*** Provided records ***

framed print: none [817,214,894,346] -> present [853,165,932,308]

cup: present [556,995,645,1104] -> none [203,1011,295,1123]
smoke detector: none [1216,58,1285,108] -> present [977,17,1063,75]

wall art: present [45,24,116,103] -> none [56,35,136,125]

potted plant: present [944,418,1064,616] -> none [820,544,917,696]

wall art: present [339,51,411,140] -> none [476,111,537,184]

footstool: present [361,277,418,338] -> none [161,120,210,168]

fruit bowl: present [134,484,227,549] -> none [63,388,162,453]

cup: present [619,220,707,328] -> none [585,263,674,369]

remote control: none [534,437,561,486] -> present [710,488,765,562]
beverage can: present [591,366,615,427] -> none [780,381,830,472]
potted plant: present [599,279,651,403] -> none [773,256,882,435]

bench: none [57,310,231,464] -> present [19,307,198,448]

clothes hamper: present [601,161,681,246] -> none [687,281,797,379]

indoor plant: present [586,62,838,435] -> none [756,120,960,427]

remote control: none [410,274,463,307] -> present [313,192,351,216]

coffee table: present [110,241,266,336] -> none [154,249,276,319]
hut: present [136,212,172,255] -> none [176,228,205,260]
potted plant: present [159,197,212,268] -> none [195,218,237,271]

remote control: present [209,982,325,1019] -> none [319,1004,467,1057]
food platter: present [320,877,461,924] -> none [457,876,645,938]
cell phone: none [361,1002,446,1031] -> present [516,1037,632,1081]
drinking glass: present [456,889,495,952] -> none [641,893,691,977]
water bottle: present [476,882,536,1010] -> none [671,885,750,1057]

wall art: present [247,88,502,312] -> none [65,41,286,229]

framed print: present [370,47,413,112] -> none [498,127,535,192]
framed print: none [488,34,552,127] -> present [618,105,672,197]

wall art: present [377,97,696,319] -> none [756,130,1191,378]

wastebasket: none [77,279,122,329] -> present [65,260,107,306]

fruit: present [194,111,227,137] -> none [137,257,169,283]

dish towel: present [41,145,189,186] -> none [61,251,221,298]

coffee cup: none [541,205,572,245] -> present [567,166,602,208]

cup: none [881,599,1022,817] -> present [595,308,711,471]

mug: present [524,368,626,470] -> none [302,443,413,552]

*** End of Provided records ***

**Required work**
Scan the material above and copy every line that holds the string "plant".

**Solved problem**
potted plant: present [944,418,1064,616] -> none [820,544,917,696]
potted plant: present [599,279,651,403] -> none [773,256,882,435]
indoor plant: present [586,62,838,435] -> none [756,120,960,427]
potted plant: present [159,197,212,268] -> none [195,218,237,271]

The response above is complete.